Aspose.OCR for .NET is specifically designed to recognize all types of images out-of-the-box and can be further fine-tuned to handle even the low-quality photos. Combined with a modern smartphone, it allows you to create powerful OCR applications for most everyday scanning and text recognition tasks. The most advanced image processing and document structure analysis are performed in a few lines of code, allowing you to focus on business rather than complex mathematical algorithms, neural networks and other technical intricacies.

Photo OCR - C#

// Configure preprocessing filters
PreprocessingFilter filters = new PreprocessingFilter {
  PreprocessingFilter.ContrastCorrectionFilter(),
  PreprocessingFilter.AutoDewarping()
};

// Add a photo for recognition
OcrInput photos = new OcrInput(InputType.SingleImage, filters);
photos.Add("photo.png");

// Fine-tune recognition setings
RecognitionSettings settings = new RecognitionSettings();
settings.Language = Language.Eng;
settings.DetectAreasMode = DetectAreasMode.CURVED_TEXT;

// Extract text from a page
AsposeOcr api = new AsposeOcr();
List<RecognitionResult> results = api.Recognize(photos, settings);

// Automatically correct spelling (English)
string text = results[0].GetSpellCheckCorrectedText(SpellCheckLanguage.Eng);
// Display recognized text
Console.WriteLine(text);

Create a searchable PDF from the scan

PDF is one of the most popular formats for scanning paper documents, especially due to its ability to combine multiple pages into a single file. This format is widely used for the exchange of contracts, invoices, legal documents, passports and ID cards, and many other documents between individuals, businesses, banks and government agencies. However, any scanned PDF is essentially a collection of images. It does not contain machine-readable text, so users cannot search, copy, or otherwise manipulate the document content.

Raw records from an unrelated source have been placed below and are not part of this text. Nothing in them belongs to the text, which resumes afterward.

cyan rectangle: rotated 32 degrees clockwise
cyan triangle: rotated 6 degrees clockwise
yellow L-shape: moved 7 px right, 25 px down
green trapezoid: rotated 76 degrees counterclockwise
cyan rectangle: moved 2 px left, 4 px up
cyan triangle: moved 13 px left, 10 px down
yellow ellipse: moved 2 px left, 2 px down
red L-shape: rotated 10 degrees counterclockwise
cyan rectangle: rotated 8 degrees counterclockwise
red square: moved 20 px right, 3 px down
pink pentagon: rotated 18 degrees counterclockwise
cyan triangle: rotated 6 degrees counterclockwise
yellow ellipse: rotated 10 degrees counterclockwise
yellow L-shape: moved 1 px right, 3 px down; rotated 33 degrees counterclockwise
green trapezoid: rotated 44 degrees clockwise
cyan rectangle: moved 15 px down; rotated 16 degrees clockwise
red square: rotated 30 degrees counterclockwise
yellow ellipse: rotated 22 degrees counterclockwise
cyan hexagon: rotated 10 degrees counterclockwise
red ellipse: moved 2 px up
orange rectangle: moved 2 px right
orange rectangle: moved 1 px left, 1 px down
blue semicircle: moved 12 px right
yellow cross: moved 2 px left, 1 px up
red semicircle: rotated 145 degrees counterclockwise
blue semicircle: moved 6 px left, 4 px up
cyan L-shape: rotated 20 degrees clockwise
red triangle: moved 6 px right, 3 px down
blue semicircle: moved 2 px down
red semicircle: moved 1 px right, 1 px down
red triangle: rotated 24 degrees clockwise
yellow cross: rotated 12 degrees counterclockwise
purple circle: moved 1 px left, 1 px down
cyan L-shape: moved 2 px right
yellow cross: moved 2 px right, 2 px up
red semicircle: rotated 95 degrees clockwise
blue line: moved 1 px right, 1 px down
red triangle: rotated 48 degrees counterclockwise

Aspose.OCR for .NET offers you a fast, easy and highly reliable way to convert any scanned PDF into a fully searchable and indexable document. It accurately recognizes page content, converting it into a machine-readable text layer over the original image that can be selected, copied, read by text-to-speech software, and even automatically processed by translators, summarizers, and other AI-powered analytics tools.

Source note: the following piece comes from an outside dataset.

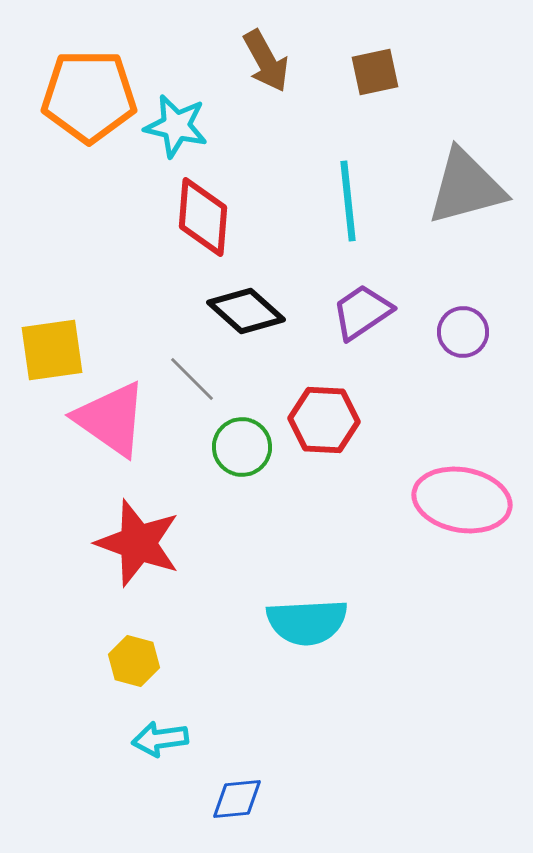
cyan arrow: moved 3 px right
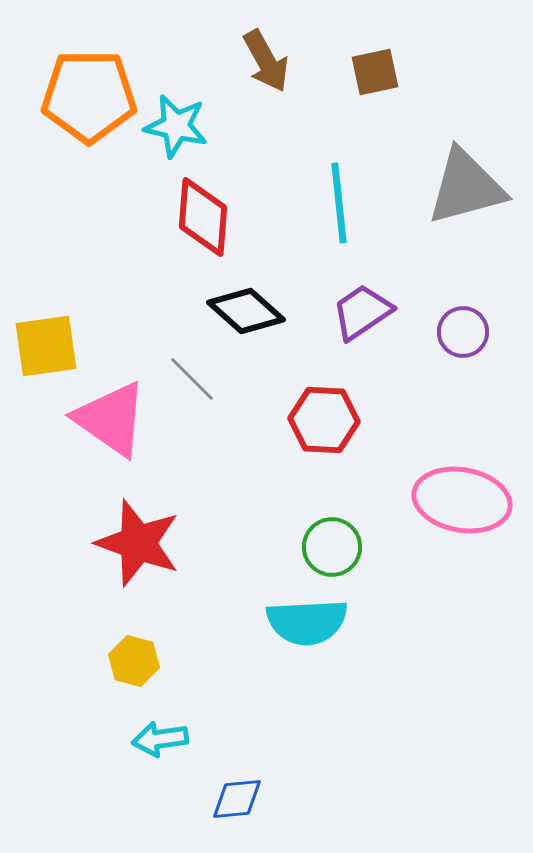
cyan line: moved 9 px left, 2 px down
yellow square: moved 6 px left, 4 px up
green circle: moved 90 px right, 100 px down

Add text overlay to PDF - C#

// Load the scanned PDF
OcrInput pdf = new OcrInput(InputType.PDF);
pdf.Add("Delivery-Agreement.pdf");

// Recognize the text from document
AsposeOcr api = new AsposeOcr();
List<RecognitionResult> result = api.Recognize(pdf);

// Save searchable PDF
AsposeOcr.SaveMultipageDocument("Readable-Contract.pdf", SaveFormat.Pdf, result);
// Report progress
Console.WriteLine($@"Recognition finished. See '{Directory.GetCurrentDirectory()}\Readable-Contract.pdf'.");

Search for text in images

Digital archives, especially in large organizations, often consist of a vast collection of scans and photos, many of which may contain multi-page documents. Efficient management and organization of such archives effectively is essential for easy information retrieval and navigation. However, images do not contain machine-readable text, making it impossible to search and analyze document content.

Aspose.OCR for .NET allows you to easily search for text in images, regardless of the font, text size, style, and other parameters. The library also supports case-insensitive searches and regular expressions, which be extremely useful in various applications and industries. This functionality can be used for categorizing documents based on the content, keywords, or patterns found in the text; searching for specific terms or clauses within agreements and contracts; reorganizing files based on keywords or content found within them; locate and identify personal data within documents, making it easier to ensure GDPR compliance and manage sensitive information more effectively. Searching withing images also allows for creating automated workflows and streamline various business processes upon receiving signed contracts and invoices.

Search for text in images - C#

string sourceFolder = "images";
string searchFor = "OCR";

// Search for text in images
AsposeOcr api = new AsposeOcr();
foreach(var image in Directory.GetFiles(sourceFolder,"*.png"))
{
  bool found = api.ImageHasText(image, searchFor);
  if(found) Console.WriteLine($@"Found ""{searchFor}"" in image ""{image}""");
}